EXERCISE OBJECTIVE: Retype the entries without any changes, starting at the first line of the entries and stopping after the line that contains "ltros no están".

RECORDS SHOWN:
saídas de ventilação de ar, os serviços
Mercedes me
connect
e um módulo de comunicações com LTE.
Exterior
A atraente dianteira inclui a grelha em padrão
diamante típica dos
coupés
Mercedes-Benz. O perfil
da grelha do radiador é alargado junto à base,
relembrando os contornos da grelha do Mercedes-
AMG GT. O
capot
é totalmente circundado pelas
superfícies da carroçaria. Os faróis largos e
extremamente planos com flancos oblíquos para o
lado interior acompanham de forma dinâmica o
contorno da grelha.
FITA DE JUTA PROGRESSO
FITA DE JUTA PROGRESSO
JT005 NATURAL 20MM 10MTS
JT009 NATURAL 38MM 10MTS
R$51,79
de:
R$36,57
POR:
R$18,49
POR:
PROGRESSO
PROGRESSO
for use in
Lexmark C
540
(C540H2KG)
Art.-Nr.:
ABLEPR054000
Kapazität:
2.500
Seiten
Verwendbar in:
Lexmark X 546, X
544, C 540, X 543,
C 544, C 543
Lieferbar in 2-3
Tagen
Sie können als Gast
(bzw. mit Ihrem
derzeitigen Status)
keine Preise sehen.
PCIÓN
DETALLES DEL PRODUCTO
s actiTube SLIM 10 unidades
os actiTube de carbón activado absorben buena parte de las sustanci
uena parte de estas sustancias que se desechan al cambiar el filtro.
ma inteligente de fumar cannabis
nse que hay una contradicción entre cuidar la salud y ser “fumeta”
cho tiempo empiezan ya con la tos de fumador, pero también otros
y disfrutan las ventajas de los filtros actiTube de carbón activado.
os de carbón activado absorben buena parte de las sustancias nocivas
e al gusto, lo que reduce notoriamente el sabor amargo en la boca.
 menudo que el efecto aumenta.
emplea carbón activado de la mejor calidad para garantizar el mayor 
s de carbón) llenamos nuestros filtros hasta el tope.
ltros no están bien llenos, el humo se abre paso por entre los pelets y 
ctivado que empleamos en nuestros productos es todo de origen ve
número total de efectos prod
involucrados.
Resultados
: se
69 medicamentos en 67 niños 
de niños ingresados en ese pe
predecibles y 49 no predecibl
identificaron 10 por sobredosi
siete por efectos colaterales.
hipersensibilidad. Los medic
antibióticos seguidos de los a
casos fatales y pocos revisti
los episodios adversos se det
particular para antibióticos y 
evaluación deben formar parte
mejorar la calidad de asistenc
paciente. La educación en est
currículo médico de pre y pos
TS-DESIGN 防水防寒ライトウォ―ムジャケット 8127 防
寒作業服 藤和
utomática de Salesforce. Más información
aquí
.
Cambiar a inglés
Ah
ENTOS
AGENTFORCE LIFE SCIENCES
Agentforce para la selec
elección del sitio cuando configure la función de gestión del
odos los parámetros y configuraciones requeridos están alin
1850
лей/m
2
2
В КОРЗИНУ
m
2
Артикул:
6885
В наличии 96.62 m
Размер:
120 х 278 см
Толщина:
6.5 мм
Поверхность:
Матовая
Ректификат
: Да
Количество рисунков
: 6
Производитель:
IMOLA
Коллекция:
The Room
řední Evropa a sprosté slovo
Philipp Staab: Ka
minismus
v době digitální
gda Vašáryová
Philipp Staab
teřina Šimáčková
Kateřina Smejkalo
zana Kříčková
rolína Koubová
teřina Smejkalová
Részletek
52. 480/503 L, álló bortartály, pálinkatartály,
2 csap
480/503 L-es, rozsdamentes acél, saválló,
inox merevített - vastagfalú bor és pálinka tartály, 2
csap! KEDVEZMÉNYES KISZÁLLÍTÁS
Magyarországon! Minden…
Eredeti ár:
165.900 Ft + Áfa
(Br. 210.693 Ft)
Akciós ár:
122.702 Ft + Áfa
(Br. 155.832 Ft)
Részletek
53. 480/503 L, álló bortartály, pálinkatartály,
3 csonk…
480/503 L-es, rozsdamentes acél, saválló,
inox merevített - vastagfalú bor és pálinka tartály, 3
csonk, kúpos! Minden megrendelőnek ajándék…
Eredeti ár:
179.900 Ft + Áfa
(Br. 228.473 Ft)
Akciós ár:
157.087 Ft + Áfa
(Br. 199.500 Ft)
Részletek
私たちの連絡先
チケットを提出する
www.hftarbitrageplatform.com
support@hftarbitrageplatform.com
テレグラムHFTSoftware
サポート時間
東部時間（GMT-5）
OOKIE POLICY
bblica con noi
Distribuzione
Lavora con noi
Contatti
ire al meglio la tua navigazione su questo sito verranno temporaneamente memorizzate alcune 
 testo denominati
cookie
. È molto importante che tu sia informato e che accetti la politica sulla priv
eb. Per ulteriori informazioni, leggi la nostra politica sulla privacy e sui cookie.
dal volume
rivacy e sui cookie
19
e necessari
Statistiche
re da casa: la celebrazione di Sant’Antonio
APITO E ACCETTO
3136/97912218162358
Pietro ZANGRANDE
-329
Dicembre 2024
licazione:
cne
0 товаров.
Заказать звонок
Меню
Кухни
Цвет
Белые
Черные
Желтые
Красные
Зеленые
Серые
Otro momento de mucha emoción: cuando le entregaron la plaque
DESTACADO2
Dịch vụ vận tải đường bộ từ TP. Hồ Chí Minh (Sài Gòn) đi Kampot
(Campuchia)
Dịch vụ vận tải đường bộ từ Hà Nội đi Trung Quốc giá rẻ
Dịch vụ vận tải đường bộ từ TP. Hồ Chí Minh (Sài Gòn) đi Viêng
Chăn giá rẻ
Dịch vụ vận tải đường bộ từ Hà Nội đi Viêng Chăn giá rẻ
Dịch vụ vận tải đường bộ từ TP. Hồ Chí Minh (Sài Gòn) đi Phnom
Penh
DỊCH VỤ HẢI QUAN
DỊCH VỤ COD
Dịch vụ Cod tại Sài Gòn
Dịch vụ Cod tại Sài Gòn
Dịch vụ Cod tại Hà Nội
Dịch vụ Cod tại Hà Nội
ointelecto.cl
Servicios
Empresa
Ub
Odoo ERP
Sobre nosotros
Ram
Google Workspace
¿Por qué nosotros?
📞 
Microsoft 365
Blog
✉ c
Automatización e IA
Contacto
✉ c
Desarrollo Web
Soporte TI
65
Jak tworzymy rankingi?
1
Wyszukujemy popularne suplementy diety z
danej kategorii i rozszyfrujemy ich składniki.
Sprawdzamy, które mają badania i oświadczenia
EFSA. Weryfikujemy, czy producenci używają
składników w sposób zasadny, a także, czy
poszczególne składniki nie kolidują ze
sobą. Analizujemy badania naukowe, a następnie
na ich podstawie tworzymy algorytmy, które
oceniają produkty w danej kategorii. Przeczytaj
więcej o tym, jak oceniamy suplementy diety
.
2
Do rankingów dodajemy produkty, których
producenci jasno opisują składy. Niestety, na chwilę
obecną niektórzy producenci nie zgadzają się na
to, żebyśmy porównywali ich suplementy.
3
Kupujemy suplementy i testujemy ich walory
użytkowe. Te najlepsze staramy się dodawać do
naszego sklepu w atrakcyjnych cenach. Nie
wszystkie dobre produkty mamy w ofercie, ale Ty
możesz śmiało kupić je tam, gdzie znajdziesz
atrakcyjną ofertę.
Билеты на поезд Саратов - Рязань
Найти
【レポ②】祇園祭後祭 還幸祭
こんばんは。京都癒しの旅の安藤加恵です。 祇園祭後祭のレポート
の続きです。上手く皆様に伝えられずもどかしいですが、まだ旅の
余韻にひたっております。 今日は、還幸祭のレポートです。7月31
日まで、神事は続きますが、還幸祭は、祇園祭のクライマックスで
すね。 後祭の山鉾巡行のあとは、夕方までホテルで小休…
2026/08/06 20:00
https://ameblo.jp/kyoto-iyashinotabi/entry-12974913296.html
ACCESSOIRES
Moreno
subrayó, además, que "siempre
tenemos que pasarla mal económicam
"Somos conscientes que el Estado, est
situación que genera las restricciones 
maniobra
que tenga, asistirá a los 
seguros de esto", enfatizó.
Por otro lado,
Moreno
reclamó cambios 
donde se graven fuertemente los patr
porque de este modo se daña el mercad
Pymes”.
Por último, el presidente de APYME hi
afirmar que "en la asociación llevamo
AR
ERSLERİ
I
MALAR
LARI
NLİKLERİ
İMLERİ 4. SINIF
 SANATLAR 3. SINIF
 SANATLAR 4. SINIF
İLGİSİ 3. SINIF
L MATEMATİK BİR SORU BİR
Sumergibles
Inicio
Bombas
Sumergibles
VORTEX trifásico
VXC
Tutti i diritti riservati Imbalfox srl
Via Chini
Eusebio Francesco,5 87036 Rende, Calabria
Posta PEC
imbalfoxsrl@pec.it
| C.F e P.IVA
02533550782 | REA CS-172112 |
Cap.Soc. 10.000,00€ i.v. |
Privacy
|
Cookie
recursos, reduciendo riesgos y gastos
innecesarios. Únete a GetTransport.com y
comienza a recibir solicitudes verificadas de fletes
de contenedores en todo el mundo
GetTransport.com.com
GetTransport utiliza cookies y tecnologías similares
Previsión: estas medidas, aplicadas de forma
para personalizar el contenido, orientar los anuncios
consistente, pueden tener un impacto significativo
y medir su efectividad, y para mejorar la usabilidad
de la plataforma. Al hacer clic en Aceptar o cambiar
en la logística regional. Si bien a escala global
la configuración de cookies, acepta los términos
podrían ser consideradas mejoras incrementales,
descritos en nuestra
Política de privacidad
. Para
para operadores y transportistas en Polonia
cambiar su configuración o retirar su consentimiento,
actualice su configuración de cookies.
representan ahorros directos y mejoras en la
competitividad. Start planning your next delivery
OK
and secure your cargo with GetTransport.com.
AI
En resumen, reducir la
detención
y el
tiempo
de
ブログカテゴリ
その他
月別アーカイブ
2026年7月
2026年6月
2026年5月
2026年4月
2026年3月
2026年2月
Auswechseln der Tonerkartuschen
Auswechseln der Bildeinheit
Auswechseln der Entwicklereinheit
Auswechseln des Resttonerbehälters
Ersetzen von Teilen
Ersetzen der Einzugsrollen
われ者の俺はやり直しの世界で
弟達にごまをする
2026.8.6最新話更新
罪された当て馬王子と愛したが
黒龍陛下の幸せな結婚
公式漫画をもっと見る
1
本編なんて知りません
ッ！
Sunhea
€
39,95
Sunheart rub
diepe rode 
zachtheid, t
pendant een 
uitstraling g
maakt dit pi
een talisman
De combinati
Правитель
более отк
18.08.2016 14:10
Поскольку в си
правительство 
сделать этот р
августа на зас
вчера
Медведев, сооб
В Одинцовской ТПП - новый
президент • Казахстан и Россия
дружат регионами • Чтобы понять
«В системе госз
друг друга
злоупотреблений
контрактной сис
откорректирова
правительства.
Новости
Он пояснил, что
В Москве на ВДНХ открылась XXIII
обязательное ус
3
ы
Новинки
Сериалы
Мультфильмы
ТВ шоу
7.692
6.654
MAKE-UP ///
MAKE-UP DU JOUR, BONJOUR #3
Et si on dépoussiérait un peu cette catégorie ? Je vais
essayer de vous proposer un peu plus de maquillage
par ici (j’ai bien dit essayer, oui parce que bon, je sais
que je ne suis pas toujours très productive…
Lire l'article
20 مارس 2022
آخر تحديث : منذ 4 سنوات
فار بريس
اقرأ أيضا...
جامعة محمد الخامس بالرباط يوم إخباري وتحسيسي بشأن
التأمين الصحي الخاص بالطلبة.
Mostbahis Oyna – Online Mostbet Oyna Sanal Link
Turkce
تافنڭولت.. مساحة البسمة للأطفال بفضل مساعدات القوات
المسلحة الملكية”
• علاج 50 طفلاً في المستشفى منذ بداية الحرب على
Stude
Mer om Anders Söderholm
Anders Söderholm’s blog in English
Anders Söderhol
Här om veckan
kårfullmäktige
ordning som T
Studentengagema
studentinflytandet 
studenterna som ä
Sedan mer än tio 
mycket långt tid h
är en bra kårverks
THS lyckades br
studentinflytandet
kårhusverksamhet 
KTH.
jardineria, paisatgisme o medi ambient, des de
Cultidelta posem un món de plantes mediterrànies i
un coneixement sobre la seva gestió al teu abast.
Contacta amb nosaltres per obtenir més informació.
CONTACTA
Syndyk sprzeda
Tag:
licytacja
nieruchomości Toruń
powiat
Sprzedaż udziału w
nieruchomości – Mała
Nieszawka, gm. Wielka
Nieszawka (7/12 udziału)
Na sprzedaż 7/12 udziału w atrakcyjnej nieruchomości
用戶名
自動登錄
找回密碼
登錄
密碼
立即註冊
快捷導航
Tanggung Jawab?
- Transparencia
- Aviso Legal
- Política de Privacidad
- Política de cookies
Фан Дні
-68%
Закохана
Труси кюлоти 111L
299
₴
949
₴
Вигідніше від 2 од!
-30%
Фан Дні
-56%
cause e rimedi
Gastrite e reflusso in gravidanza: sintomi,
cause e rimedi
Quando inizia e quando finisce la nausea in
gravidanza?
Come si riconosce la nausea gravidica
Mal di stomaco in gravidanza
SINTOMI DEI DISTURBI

RESULT OF THE EXERCISE:
saídas de ventilação de ar, os serviços
Mercedes me
connect
e um módulo de comunicações com LTE.
Exterior
A atraente dianteira inclui a grelha em padrão
diamante típica dos
coupés
Mercedes-Benz. O perfil
da grelha do radiador é alargado junto à base,
relembrando os contornos da grelha do Mercedes-
AMG GT. O
capot
é totalmente circundado pelas
superfícies da carroçaria. Os faróis largos e
extremamente planos com flancos oblíquos para o
lado interior acompanham de forma dinâmica o
contorno da grelha.
FITA DE JUTA PROGRESSO
FITA DE JUTA PROGRESSO
JT005 NATURAL 20MM 10MTS
JT009 NATURAL 38MM 10MTS
R$51,79
de:
R$36,57
POR:
R$18,49
POR:
PROGRESSO
PROGRESSO
for use in
Lexmark C
540
(C540H2KG)
Art.-Nr.:
ABLEPR054000
Kapazität:
2.500
Seiten
Verwendbar in:
Lexmark X 546, X
544, C 540, X 543,
C 544, C 543
Lieferbar in 2-3
Tagen
Sie können als Gast
(bzw. mit Ihrem
derzeitigen Status)
keine Preise sehen.
PCIÓN
DETALLES DEL PRODUCTO
s actiTube SLIM 10 unidades
os actiTube de carbón activado absorben buena parte de las sustanci
uena parte de estas sustancias que se desechan al cambiar el filtro.
ma inteligente de fumar cannabis
nse que hay una contradicción entre cuidar la salud y ser “fumeta”
cho tiempo empiezan ya con la tos de fumador, pero también otros
y disfrutan las ventajas de los filtros actiTube de carbón activado.
os de carbón activado absorben buena parte de las sustancias nocivas
e al gusto, lo que reduce notoriamente el sabor amargo en la boca.
 menudo que el efecto aumenta.
emplea carbón activado de la mejor calidad para garantizar el mayor 
s de carbón) llenamos nuestros filtros hasta el tope.
ltros no están bien llenos, el humo se abre paso por entre los pelets y 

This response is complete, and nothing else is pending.